» **What needs to be done**
Among the lines below, take the one holding "Белки, Омлет натуральный: 14 -> 4", the one holding "SUELDO, FAUSTINO ANGULO: 4676 -> 5254", and all lines between them. Set them down exactly.

» **Data for the task**

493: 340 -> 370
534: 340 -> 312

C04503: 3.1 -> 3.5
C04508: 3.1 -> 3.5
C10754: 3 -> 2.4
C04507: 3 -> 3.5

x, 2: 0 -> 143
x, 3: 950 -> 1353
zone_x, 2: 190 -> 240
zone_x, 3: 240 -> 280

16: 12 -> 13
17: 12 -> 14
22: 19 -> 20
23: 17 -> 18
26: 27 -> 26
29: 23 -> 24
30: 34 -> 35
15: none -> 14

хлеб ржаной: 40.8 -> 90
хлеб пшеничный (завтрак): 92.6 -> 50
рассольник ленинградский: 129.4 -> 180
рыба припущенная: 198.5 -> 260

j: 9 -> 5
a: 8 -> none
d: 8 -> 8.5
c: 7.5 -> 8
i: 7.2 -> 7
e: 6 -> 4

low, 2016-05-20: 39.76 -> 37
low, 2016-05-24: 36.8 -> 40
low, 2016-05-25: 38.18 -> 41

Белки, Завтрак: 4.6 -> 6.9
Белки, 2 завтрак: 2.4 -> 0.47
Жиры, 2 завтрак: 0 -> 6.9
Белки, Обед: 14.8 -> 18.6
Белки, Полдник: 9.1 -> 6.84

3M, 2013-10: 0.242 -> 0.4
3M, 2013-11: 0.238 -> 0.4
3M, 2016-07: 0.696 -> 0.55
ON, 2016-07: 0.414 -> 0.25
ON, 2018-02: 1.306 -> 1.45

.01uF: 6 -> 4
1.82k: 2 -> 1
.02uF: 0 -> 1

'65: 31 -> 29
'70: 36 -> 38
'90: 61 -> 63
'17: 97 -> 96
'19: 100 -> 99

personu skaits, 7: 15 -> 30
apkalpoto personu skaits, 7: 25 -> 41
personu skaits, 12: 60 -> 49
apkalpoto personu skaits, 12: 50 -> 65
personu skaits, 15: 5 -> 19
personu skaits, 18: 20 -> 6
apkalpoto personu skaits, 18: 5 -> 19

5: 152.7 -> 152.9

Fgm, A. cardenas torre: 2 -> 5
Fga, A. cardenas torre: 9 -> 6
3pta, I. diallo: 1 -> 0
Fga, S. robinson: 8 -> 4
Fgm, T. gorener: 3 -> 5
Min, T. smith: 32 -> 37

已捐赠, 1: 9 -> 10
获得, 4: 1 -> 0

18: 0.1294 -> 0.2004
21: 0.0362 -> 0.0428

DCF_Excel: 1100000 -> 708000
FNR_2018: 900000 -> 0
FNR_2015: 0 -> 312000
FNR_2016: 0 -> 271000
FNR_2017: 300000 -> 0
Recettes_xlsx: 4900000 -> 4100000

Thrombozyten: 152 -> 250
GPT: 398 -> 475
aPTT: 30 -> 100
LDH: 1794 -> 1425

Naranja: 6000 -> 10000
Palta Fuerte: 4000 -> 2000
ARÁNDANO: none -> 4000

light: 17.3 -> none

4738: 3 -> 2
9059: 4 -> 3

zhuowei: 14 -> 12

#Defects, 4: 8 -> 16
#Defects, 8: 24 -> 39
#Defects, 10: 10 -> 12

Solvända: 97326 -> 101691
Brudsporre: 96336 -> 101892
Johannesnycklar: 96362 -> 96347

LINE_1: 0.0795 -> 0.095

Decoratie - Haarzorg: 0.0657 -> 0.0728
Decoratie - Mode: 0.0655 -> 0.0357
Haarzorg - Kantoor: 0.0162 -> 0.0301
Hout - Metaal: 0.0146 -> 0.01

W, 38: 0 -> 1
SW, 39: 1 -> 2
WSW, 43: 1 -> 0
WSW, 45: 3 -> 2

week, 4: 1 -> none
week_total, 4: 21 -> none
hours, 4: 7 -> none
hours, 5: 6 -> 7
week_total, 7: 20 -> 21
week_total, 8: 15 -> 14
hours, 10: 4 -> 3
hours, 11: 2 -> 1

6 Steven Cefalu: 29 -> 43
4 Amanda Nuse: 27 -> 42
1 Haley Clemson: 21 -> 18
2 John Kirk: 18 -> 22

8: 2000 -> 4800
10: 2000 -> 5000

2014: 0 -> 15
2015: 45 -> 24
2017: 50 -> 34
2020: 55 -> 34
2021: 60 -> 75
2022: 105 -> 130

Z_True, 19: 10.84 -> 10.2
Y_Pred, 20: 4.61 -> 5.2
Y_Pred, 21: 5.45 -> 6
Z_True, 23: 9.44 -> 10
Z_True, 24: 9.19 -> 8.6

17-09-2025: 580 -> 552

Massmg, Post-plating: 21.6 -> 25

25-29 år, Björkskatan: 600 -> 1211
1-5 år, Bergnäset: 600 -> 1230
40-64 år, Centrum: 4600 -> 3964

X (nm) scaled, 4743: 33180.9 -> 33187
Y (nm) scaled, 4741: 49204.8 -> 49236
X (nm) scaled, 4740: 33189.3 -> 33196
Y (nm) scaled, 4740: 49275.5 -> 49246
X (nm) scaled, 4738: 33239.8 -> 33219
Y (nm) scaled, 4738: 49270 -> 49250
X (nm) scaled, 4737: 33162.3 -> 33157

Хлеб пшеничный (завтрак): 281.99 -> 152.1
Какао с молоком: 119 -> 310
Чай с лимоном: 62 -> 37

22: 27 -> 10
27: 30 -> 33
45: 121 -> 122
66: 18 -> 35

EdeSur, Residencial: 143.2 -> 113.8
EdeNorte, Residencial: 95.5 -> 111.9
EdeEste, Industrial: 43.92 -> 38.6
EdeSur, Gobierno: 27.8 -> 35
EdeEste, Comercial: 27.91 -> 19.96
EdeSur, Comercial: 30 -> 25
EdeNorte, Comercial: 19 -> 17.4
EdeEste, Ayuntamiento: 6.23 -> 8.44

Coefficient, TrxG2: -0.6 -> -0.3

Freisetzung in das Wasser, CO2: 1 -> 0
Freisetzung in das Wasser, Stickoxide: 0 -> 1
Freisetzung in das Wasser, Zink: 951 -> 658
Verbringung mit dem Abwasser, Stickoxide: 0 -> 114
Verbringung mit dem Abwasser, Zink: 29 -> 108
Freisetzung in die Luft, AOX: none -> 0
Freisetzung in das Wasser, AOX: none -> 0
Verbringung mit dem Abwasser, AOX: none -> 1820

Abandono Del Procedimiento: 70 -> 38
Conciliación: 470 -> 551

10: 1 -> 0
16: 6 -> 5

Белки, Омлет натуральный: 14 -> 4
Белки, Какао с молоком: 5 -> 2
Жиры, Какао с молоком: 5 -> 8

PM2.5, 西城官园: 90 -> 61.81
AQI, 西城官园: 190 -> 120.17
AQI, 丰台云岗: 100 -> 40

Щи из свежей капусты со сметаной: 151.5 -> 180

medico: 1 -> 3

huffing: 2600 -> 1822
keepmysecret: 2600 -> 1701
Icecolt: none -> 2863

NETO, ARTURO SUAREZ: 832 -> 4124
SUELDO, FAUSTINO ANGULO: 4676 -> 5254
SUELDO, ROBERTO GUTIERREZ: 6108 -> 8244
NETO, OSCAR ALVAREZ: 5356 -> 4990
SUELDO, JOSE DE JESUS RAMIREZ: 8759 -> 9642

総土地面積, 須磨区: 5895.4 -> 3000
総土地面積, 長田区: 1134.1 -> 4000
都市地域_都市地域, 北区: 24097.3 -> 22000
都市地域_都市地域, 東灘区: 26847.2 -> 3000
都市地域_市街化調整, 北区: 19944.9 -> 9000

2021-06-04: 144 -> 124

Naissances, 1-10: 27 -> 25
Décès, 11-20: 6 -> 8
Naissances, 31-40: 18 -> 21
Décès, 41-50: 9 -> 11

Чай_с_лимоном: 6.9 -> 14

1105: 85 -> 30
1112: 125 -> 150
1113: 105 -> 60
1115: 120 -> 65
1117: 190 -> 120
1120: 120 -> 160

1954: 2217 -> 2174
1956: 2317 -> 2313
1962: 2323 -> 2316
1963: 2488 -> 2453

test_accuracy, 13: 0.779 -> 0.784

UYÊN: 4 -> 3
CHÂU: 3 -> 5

» **Reply**
Белки, Омлет натуральный: 14 -> 4
Белки, Какао с молоком: 5 -> 2
Жиры, Какао с молоком: 5 -> 8

PM2.5, 西城官园: 90 -> 61.81
AQI, 西城官园: 190 -> 120.17
AQI, 丰台云岗: 100 -> 40

Щи из свежей капусты со сметаной: 151.5 -> 180

medico: 1 -> 3

huffing: 2600 -> 1822
keepmysecret: 2600 -> 1701
Icecolt: none -> 2863

NETO, ARTURO SUAREZ: 832 -> 4124
SUELDO, FAUSTINO ANGULO: 4676 -> 5254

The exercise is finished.